The Guardian also reports on the matter.

A bill to make upskirting a specific criminal offence punishable by up to two years in prison has been blocked in the House of Commons after a single Conservative MP objected to it.
The voyeurism (offences) bill on upskirting – the taking of surreptitious, sexually intrusive images – was put forward by the Liberal Democrat MP Wera Hobhouse after a campaign by Gina Martin. Police have declined to prosecute a man Martin accused of taking underskirt pictures of her on his phone at a music festival in London last summer.
As a private member’s bill it would normally have little chance of becoming law.

The Times reports calls of “shame”.

Government-backed plans to criminalise “upskirting”were derailed after they were opposed by a veteran Conservative MP.
The practice, which typically involves taking a picture under a person’s clothing without them knowing, would become a specific criminal offence carrying up to two years in jail under the Voyeurism (Offences) Bill.
But there were cries of “shame!” on the Commons benches after Sir Christopher Chope formally objected to the legislation.
Though the government had endorsed the new laws, they were being proposed in a private members’ bill by Wera Hobhouse, the Liberal Democrat MP for Bath, meaning that there is a different legislative process.

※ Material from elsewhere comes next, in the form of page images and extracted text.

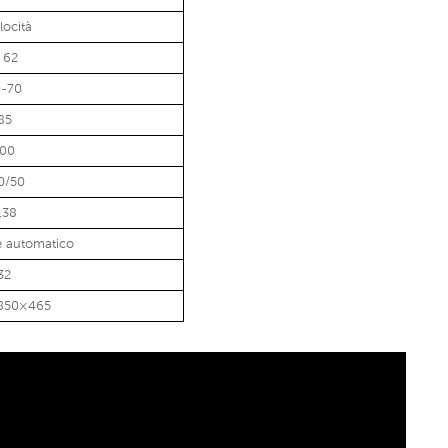
locità
 62
0-70
85
100
0/50
,38
e automatico
32
850×465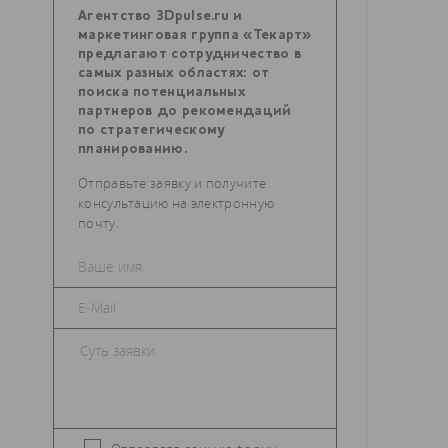
Агентство 3Dpulse.ru и
маркетинговая группа «Текарт»
предлагают сотрудничество в
самых разных областях: от
поиска потенциальных
партнеров до рекомендаций
по стратегическому
планированию.
Отправьте заявку и получите
консультацию на электронную
почту.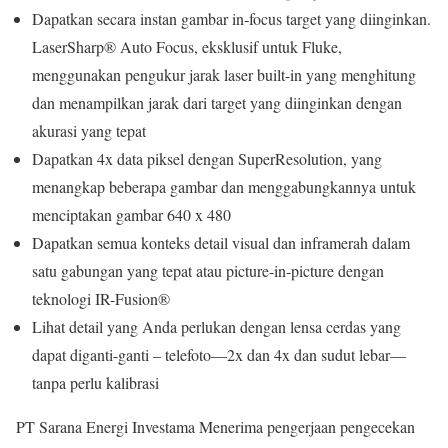
Dapatkan secara instan gambar in-focus target yang diinginkan.
LaserSharp® Auto Focus, eksklusif untuk Fluke,
menggunakan pengukur jarak laser built-in yang menghitung
dan menampilkan jarak dari target yang diinginkan dengan
akurasi yang tepat
Dapatkan 4x data piksel dengan SuperResolution, yang
menangkap beberapa gambar dan menggabungkannya untuk
menciptakan gambar 640 x 480
Dapatkan semua konteks detail visual dan inframerah dalam
satu gabungan yang tepat atau picture-in-picture dengan
teknologi IR-Fusion®
Lihat detail yang Anda perlukan dengan lensa cerdas yang
dapat diganti-ganti – telefoto—2x dan 4x dan sudut lebar—
tanpa perlu kalibrasi
PT Sarana Energi Investama Menerima pengerjaan pengecekan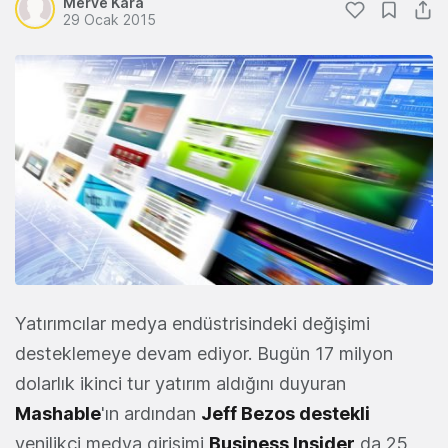
Merve Kara
29 Ocak 2015
Yatırımcılar medya endüstrisindeki değişimi
desteklemeye devam ediyor. Bugün 17 milyon
dolarlık ikinci tur yatırım aldığını duyuran
Mashable
'ın ardından
Jeff Bezos destekli
yenilikçi medya girişimi
Business Insider
da 25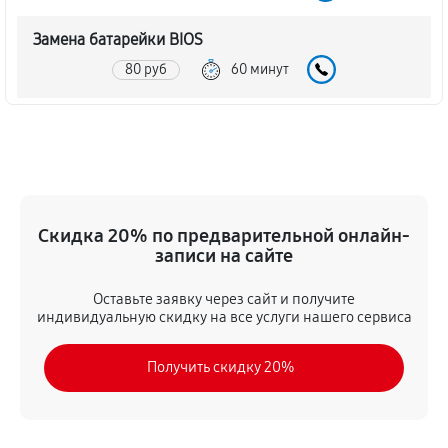
Замена батарейки BIOS
80 руб
60 минут
Настройка BIOS материнской платы MSI H81M-E32
140 руб
60 минут
Скидка 20% по предварительной онлайн-
записи на сайте
Оставьте заявку через сайт и получите
индивидуальную скидку на все услуги нашего сервиса
Получить скидку 20%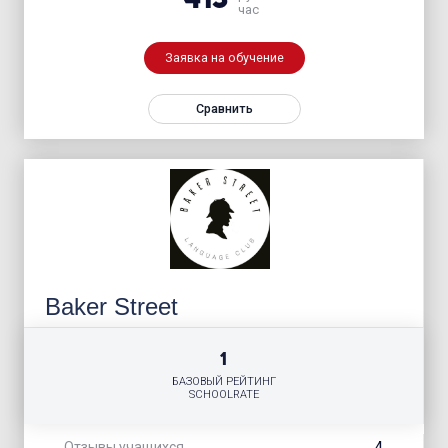
час
Заявка на обучение
Сравнить
Baker Street
1
БАЗОВЫЙ РЕЙТИНГ
SCHOOLRATE
4
Отзывы учащихся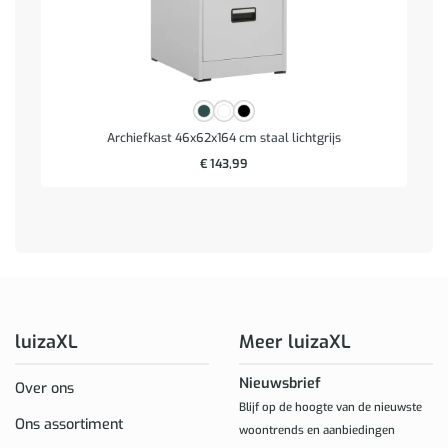
Archiefkast 46x62x164 cm staal lichtgrijs
€
143,99
luizaXL
Meer luizaXL
Nieuwsbrief
Over ons
Blijf op de hoogte van de nieuwste
Ons assortiment
woontrends en aanbiedingen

Had Sir Christopher not shouted “object” this afternoon, the bill could have moved on to considering amendments.

The Mirror claims there were two MPs who challenged the Bill.

Two Tory MPs blocked the progress of a bill that would have made taking ‘upskirt’ photos a specific criminal offence by talking for four hours.
MPs cried shame as progress of the bill, which has cross-party support and is backed by the Government, was delayed until at July because of the antics of Shipley MP Philip Davies and Christchurch MP Sir Christopher Chope.
The pair have frequently taken advantage of an archaic quirk of Commons rules in which MPs are prevented from voting on a bill on a Friday if the debate goes on past 2.30pm.